A tradição afirma que Parmênides e Zenão viajaram juntos a Atenas e encontraram Sócrates ainda jovem. Se o encontro ocorreu, foi um daqueles momentos que desviam o curso da filosofia. Em Parmênides, o ser fala sozinho; em Sócrates, a verdade começa a nascer entre os homens. O silêncio do ser cede lugar à palavra compartilhada. A filosofia deixa de ser apenas contemplação e torna-se diálogo, vida em comum.

Séculos depois, Aristóteles voltará seu olhar para Eleia com reverência. Na Metafísica, chamará Parmênides de “o primeiro que falou do ser enquanto ser”. Mas o discípulo amadurecido precisa ferir o pai para libertar o filho. Aristóteles compreende que, em nome da verdade, é preciso romper o círculo perfeito do mestre: deve-se amar os amigos, mas amar ainda mais a verdade.

Aristóteles não destrói Parmênides; ele o liberta. Ao distinguir ato e potência, substância e acidente, matéria e forma, reconcilia o ser imóvel com o vir a ser. O movimento retorna, não como ilusão, mas como expressão do ser em plenitude. O cosmos aristotélico nasce dessa mediação: um universo que muda sem se dissolver, que se transforma sem deixar de ser.

Assim, Aristóteles une Heráclito e Parmênides. O fogo do devir encontra o repouso do ser, e a realidade deixa de ser contradição para tornar-se harmonia de possibilidades.

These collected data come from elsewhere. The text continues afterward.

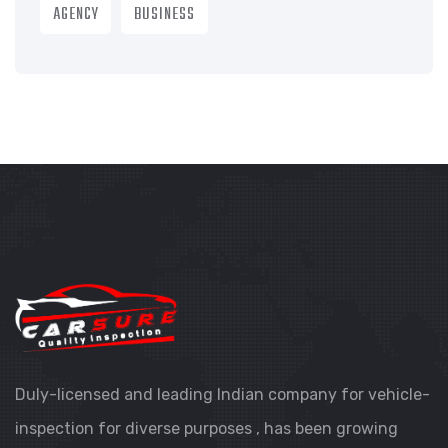
AGENCY
BUSINESS
Duly-licensed and leading Indian company for vehicle-
inspection for diverse purposes , has been growing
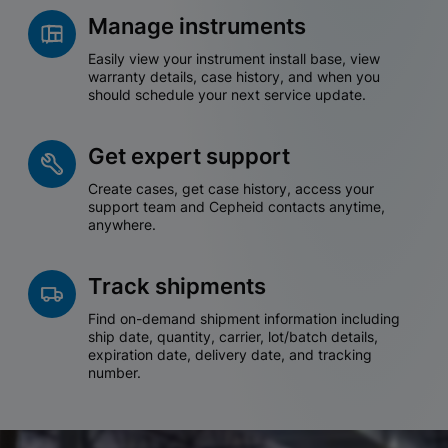
Manage instruments
Easily view your instrument install base, view
warranty details, case history, and when you
should schedule your next service update.
Get expert support
Create cases, get case history, access your
support team and Cepheid contacts anytime,
anywhere.
Track shipments
Find on-demand shipment information including
ship date, quantity, carrier, lot/batch details,
expiration date, delivery date, and tracking
number.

Séculos depois, em Viena, Ludwig von Mises retomará essa reconciliação em outra linguagem. Se Parmênides afirmou “o ser é”, e Aristóteles dinamizou o ser, Mises acrescenta um terceiro termo decisivo: o homem age. A ação humana torna-se o ponto de encontro entre permanência e mudança.

A praxeologia, ciência da ação humana, é a herdeira moderna da ontologia. Como Parmênides, Mises parte de um axioma que não se demonstra, apenas se reconhece: o homem age. Mas, como Heráclito, reconhece o tempo como inseparável do real. Toda ação se orienta para o futuro; o presente é apenas o instante de transição entre o que foi e o que será.

A economia é, assim, uma ciência filosófica antes de ser empírica. Ela aplica o tempo ao ser. O juro, a preferência temporal e o cálculo econômico não medem o dinheiro em si, mas o valor que o homem atribui ao tempo de que dispõe.

O economista que ignora o tempo ignora o ser; o filósofo que ignora o agir ignora o devir. Mises une ambos e faz da economia a ciência do ser em movimento. A praxeologia torna-se, assim, a resposta moderna ao paradoxo de Zenão: o homem é a flecha que se move porque pensa, deseja e age no tempo.

Em Eleia, o ser foi pensado; em Éfeso, o devir foi sentido; em Viena, o agir foi compreendido. Da unidade entre permanência e mudança nasce, por fim, a ciência da ação humana. O que começou como poema da razão e cântico do fogo transforma-se em ciência e consciência. O ser e o tempo não se opõem, iluminam-se. Do silêncio da esfera emerge o diálogo do tempo, e nele a economia reencontra sua origem mais alta: a filosofia do ser em movimento.